Nieregularne ścielenie
Zbyt rzadkie uzupełnianie ściółki to jeden z najczęstszych błędów, szczególnie w okresach zwiększonej wilgotności powietrza. Wilgotna i zabrudzona słoma szybko staje się siedliskiem patogenów, które mogą wywoływać choroby racic, skóry czy układu oddechowego. Kluczowe jest utrzymanie równowagi – nie tylko doraźne ścielenie „gdy już trzeba”, ale regularne, przemyślane działania.
Ściółka słabej jakości
Nie każda słoma nadaje się do ścielenia. Często trafia się surowiec zakurzony, spleśniały, źle przechowywany lub zanieczyszczony resztkami ziemi. Taka ściółka nie tylko nie spełnia swojej funkcji, ale wręcz szkodzi – wywołuje alergie, podrażnienia i problemy z oddychaniem. Słoma powinna być sucha, czysta i dobrze rozdrobniona. Jej jakość ma bezpośredni wpływ na zdrowie zwierząt.
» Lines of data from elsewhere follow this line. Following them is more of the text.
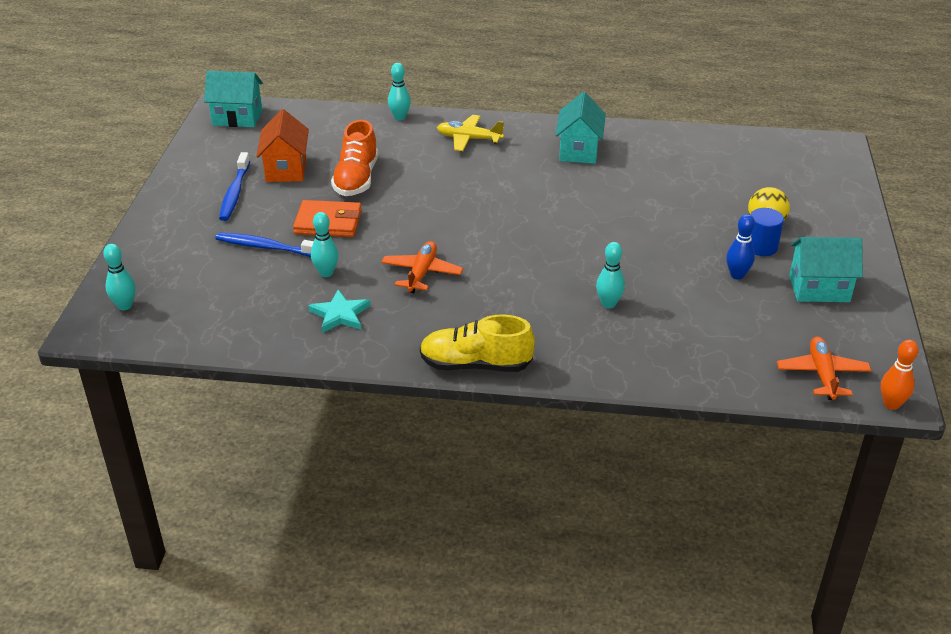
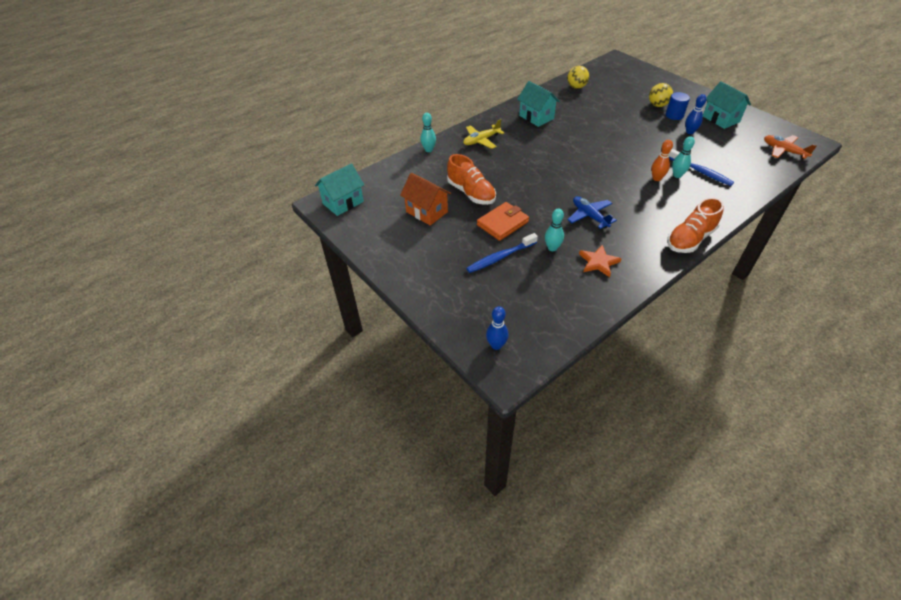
camera: 45 degrees left, 10 degrees up
(125, 306) = (496, 345): turquoise bowling pin -> blue bowling pin
(235, 193) = (426, 242): blue toothbrush -> blue toothbrush (700, 171)
(340, 314) = (598, 262): turquoise star -> orange star
(422, 273) = (589, 216): orange plane -> blue plane
(476, 365) = (690, 239): yellow shoe -> orange shoe
(702, 147) = (576, 87): none -> yellow ball
(819, 289) = (720, 119): turquoise house -> turquoise house turned 75 degrees counterclockwise
(891, 404) = (818, 146): orange bowling pin -> orange bowling pin (656, 178)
Brak odpowiedniego rozprowadzenia
Rozsypanie słomy w jednym miejscu i liczenie na to, że zwierzęta same ją „rozniosą” po pomieszczeniu, to błąd. Taki sposób ścielenia prowadzi do powstania punktów nadmiernie obciążonych wilgocią i zanieczyszczeniami. Warto zadbać o równomierne rozłożenie materiału – ręcznie, widłami lub przy użyciu ścielarki, która znacznie ułatwia ten proces i pozwala kontrolować ilość rozprowadzanej słomy.
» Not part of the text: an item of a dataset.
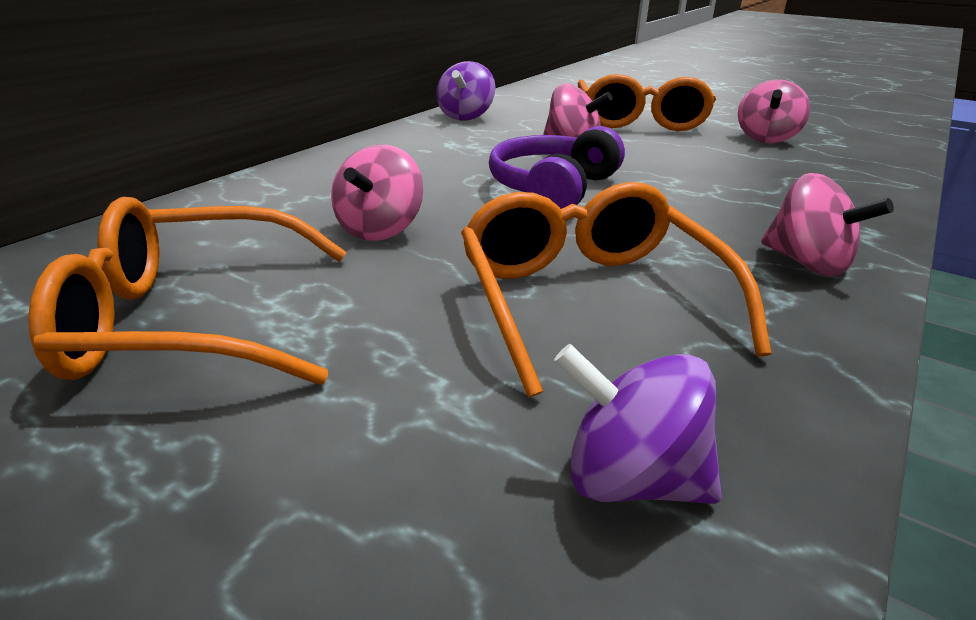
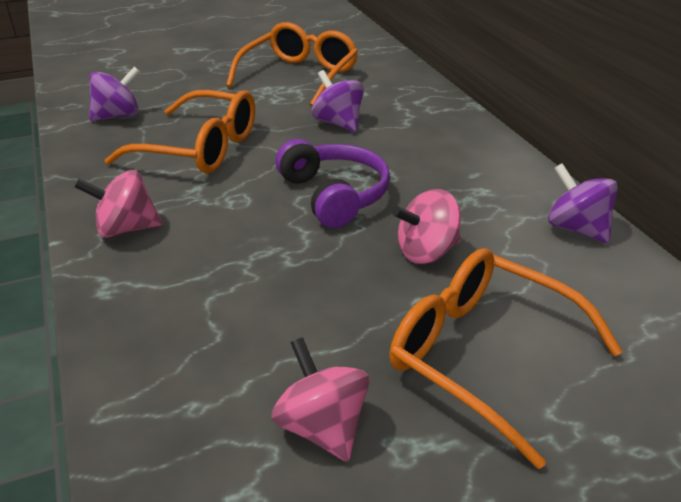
camera: 125 degrees right, 5 degrees up
(380, 229) = (338, 123): pink spinning top -> purple spinning top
Ignorowanie warunków panujących w pomieszczeniu
Nawet najlepsza słoma nie spełni swojej roli, jeśli ścielimy ją w zbyt wilgotnym, źle wentylowanym budynku. W takich warunkach ściółka bardzo szybko nasiąka i przestaje pełnić funkcję izolacyjną. Przed ścieleniem warto zadbać o suchą podłogę, odpowiednią cyrkulację powietrza i usunięcie resztek poprzedniej, zabrudzonej warstwy.
Podsumowanie
Ścielenie słomą to coś więcej niż rutynowa czynność – to istotny element dbałości o zdrowie i dobrostan zwierząt. Unikając najczęstszych błędów, można nie tylko poprawić warunki w oborze czy chlewni, ale też zredukować zużycie materiału i ograniczyć ryzyko chorób. Dobrze przemyślane ścielenie przekłada się bezpośrednio na wyniki hodowlane – warto więc traktować je z należytą uwagą.